Memory usage statistics were collected by running the “ss -mnp” command in a loop on the broker that was the leader for the partition being written to and then grepping for the IP address of the producer.

The skmem_r and skmem_rb fields in the output show the actual amount of memory allocated and the maximum amount that can be allocated, respectively. Note this includes both the user payload and the additional memory Linux needs to process the packet (metadata). Also note that when using manually sized buffers, the maximum amount of memory that can be allocated is double the requested maximum size. This is because the Linux kernel doubles the specified value to allow space for packet metadata.

In either case, increasing the socket buffers’ size provided a 10x increase in message throughput.

Further testing showed that throughput could be scaled further by increasing the number of producer processes and topic partitions:

To reiterate, socket buffer changes must be made on both the broker and the producer.

Whilst all of our tests so far had used the strongest message durability guarantees that Kafka offers (acks=all), we hadn’t tested whether message ordering and exactly-once delivery guarantees would impact what message throughput could be achieved over a high-latency network link.

Engineering

Want to learn more about life as an engineer at G-Research?

Learn more

Delivery guarantees

Message ordering is guaranteed by setting max.in.flight.requests.per.connection=1 on the producer. Similarly, idempotence is achieved by setting enable.idempotence=true, which implicitly sets max.in.flight.requests.per.connection=5 and limits the number of messages the broker needs to keep track of to prevent duplicates.

In either case, message ordering and exactly-once delivery guarantees are achieved by limiting the number of in-flight requests. And given that message throughput is improved by being able to send large amounts of data without needing to stop and wait for acknowledgement, it stands to reason that message throughput will decrease over a high-latency link when message ordering and exactly-once delivery is required, regardless of any socket buffer tuning. This was confirmed via testing.

Message ordering

Exactly once-delivery

Key Lessons:

High-latency networks require larger buffers

Increasing TCP socket buffer sizes is critical for achieving high throughput over high-latency connections.
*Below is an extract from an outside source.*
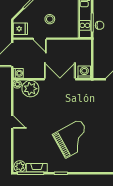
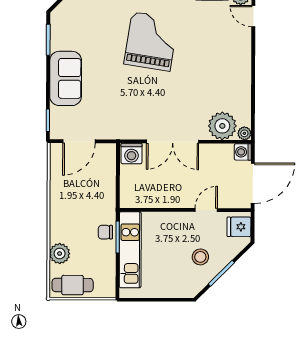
stool: (50, 19) -> (200, 257), moved
door: (40, 39) -> (206, 210), hinge flipped
door: (12, 122) -> (253, 16), moved
grand piano: (73, 139) -> (151, 41), turned 128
The bandwidth-delay product highlights the need to allow more data to remain in flight at any time.

Auto-tuning is efficient

Using the operating system’s auto-tuning mechanism for TCP buffers provides comparable throughput to manual tuning while using memory more efficiently, making it the recommended approach.

Throughput scales with parallelism

Using multiple Python processes and partitions can significantly increase Kafka throughput. Scaling horizontally is an effective way to overcome network limitations.

Delivery guarantees have trade-offs

Enforcing message ordering and exactly-once delivery dramatically reduces throughput over high-latency networks. When throughput is a priority, carefully consider whether these guarantees are necessary for your use case. If so, consider deploying a local Kafka cluster and using geo-replication to mirror the data.

Baseline testing is crucial

Establishing a baseline throughput for local Kafka clusters is an essential first step to identifying and quantifying the impact of network latency and tuning adjustments.